Retailers put profits ahead of security

When Target experienced its major data breach during the holiday 2013 season, it suffered extensive financial and reputational damage.  Having firsthand experience like this tends to put things in perspective, which makes it unsurprising that, out of 48 major retailers surveyed by Consumer World, Target is one of the only 11 who have ubiquitously enabled EMV card functionality.  Yes, on October 1, the long-awaited deadline passed for companies to adopt chip card technology, or risk being held liable for any fraud traced back to their stores, such as through a breach.  The risk, of course, is an organization’s own to assume, but Target, and those other nine, clearly do not want to endure such a debacle—and in Target’s case, repeat it.

Others have taken a more cavalier attitude so far.  In fact, most of the 48, according to Edgar Dworsky—founder of Consumer World who had the idea for the survey—do have checkout terminals capable of reading the chips in the new cards…they just don’t work, or haven’t been activated yet.

Kind of defeats the purpose of EMV cards making consumer-retailer transactions more secure, if the installed terminals aren’t even functioning.

Delays and holdouts like this make sense in a way, from a financial/efficiency standpoint.  According to Mallory Duncan, senior vice president and general counsel at the National Retail Federation, part of the fault lies with Visa, MasterCard, and the other card processing networks, for not providing retailers the technical specifications and certifications needed to activate the new systems in a timely fashion.  For these businesses, not receiving these has hampered the implementation of the chip processors.  And when holiday shopping time comes around, that only compounds the issue.  “Most sane individuals are not going to be ripping out terminals, installing new ones and testing them out at the busiest time of the year,” says Duncan.

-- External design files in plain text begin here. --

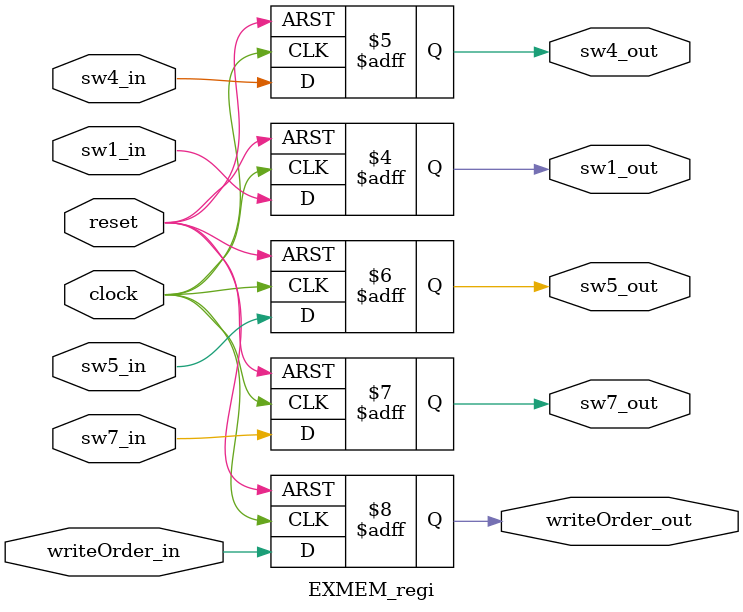
<source format=v>
module EXMEM_regi (
	input clock, 
	input reset, 
	input sw1_in, sw4_in, sw5_in, sw7_in, writeOrder_in,
	output reg sw1_out, sw4_out, sw5_out, sw7_out, writeOrder_out);
	
	always @(posedge clock or negedge reset) begin
		if (reset == 1'b0) begin
			sw1_out <= 1'b0;
			sw4_out <= 1'b0;
			sw5_out <= 1'b0;
			sw7_out <= 1'b0; 
			writeOrder_out <= 1'b0;
		end else if (clock == 1'b1) begin
			sw1_out <= sw1_in;
			sw4_out <= sw4_in;
			sw5_out <= sw5_in;
			sw7_out <= sw7_in;
			writeOrder_out <= writeOrder_in;
		end
	end
	
endmodule

</source>
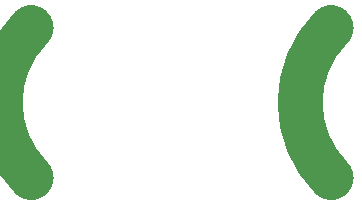
<source format=gbr>
%FSLAX34Y34*%
%MOIN*%
%ADD10C,0.15*%
D10*
G75*
X-7500Y2500D02*
G03*
X-7500Y-2500I2500J-2500D01*
X2500Y-2500D02*
G02*
X2500Y2500I2500J2500D01*
M02*

</source>
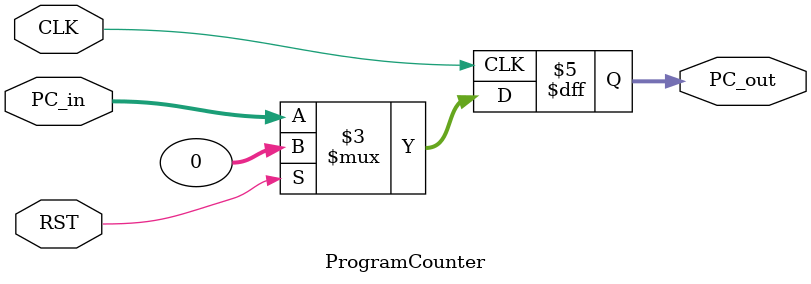
<source format=v>
`timescale 1ns / 1ps
module ProgramCounter #(parameter width=32)
						(input CLK, RST,
						input signed [width-1:0] PC_in, 
						output reg signed [width-1:0] PC_out);

always @(posedge CLK) begin
	if(RST) PC_out <= 0;
	else PC_out <= PC_in;
end

endmodule

</source>
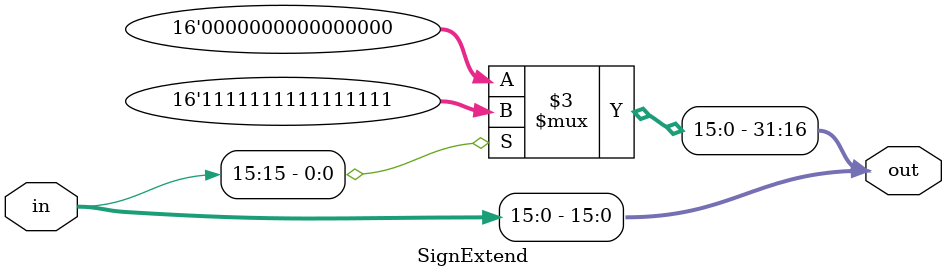
<source format=v>
/**
  * Sign Extends module 
  *
  * Extends the sign of a 16 bit number to a 32 bit number accroding the MSB
  *
  */

module SignExtend(out, in);
	output reg[31:0] out;
	input [15:0] in;

	always@(in) begin
		out[15:0] = in[15:0];
		if(in[15])
			out[31:16] = 16'hFFFF;
		else
			out[31:16] = 16'h0000;
	end

endmodule
</source>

Looked at from the consumer perspective, however, what this means is that a number of retailers are putting profit ahead of improved security.  After all, my own experience with chip cards since October has demonstrated that the process is indeed slower than the old way of swiping the magnetic stripe.  Inserting the chip cards into the new readers can take up to 10 seconds to complete, and can quickly lead to growing lines.  Onset by the mad rush of the shopping season, it’s small wonder many of these businesses are ignoring their new card readers, and opting for the old, more expedient method, trying to maximize sales and keep their customers happy and moving quickly.

How happy will they be if one of these retailers becomes the next Target?